Catrin Hinkel, Microsoft Switzerland General Manager

Who are you in a few words?

I grew up and have lived in different countries and cultures and worked in a variety of industries and organizations where I have always enjoyed collaborating very closely with customers to drive their success through digital transformation. I am passionate about the impact that technology has on our world and lives. Competitive is another word I would use to describe myself, but more in the sporty and fun way. And I’m also the proud mother of two great sons.

What are the ingredients of your success? 

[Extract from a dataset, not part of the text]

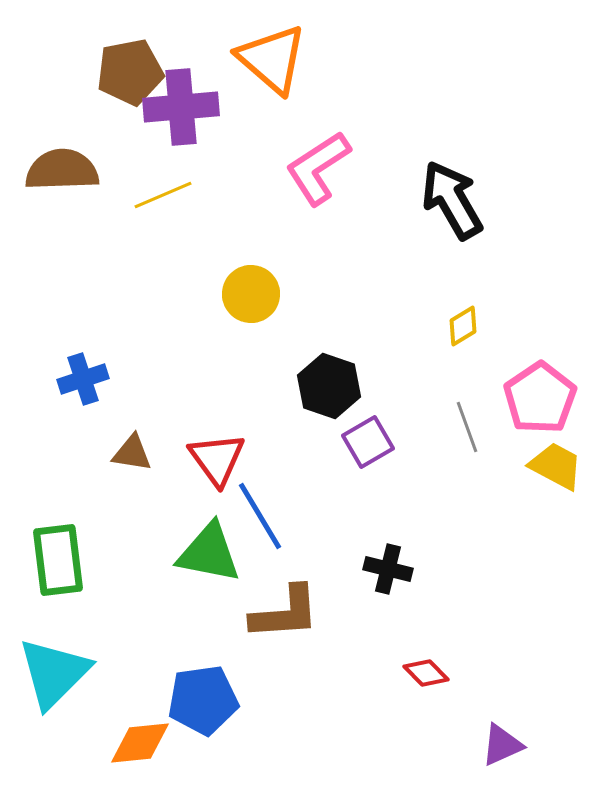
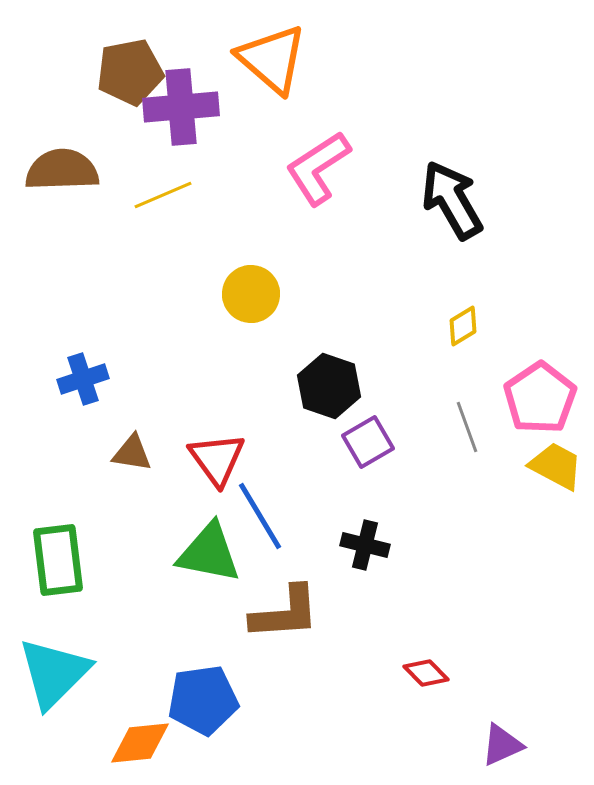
black cross: moved 23 px left, 24 px up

I have always wanted to get better at things everyday. Nobody is perfect, but everyone can improve. I rode in tournaments, swam in competitions – clearly with no chance of becoming world class – but that did not matter. At the same time, my goal is to be as authentic and integral as possible. Authenticity and integrity are also the basis of good teamwork, which is central to me. Because I am convinced that a well-coordinated team is unbeatable and successful.

What would you do differently if you could? 

Every experience made me the person I am today – be it positive or negative. Even though some situations in life could have gone differently, I am grateful for where I am in my life today.

What is the best advice you received or the one you would give to women who want to develop professionally ? 

Women often feel they have to work harder and perform more tasks. They want to draw attention to themselves by doing so. However, that doesn’t work. I have always made myself seen and made it clear what I want to achieve with confidence. That’s the advice I would give.

What is in your view the most important change over the last 4 decades for women ? 

Looking specifically at Switzerland, I see the women’s right to vote as key moment that accelerated the liberation of women across the country. Even though women’s suffrage happened over 50 years ago, let us not forget that the last Swiss canton only introduced it in 1991. This allowed women not only to vote but live as independent individuals who do not need to seek permission from their husbands to enter the workforce, for example. Luckily, this is hard to imagine from today’s perspective.

What is in your opinion the most important change still to come/implement over the next years for women development?

There is still a lot to be done: According to the World Economic Forum, it could take us up to 135 years to close the global gender gap – so motions for equal pay and equal opportunities come to mind. With regards to this, I believe we must also be aware not all women are facing the same challenges. For example, Black women or trans women experience discrimination differently. Acknowledging that intersectionality and consciously tackling it is crucial for our society. Of course, this goes beyond just women and is relevant for other communities such as LGBTQIA+ people or people with disabilities.

How can women across generations leverage each other?

I have always learned the most from my colleagues. Also, I am an avid advocate of “reverse mentoring”: I know I can learn just as much from a younger colleague as they can learn from me. We need to help each other – that is important.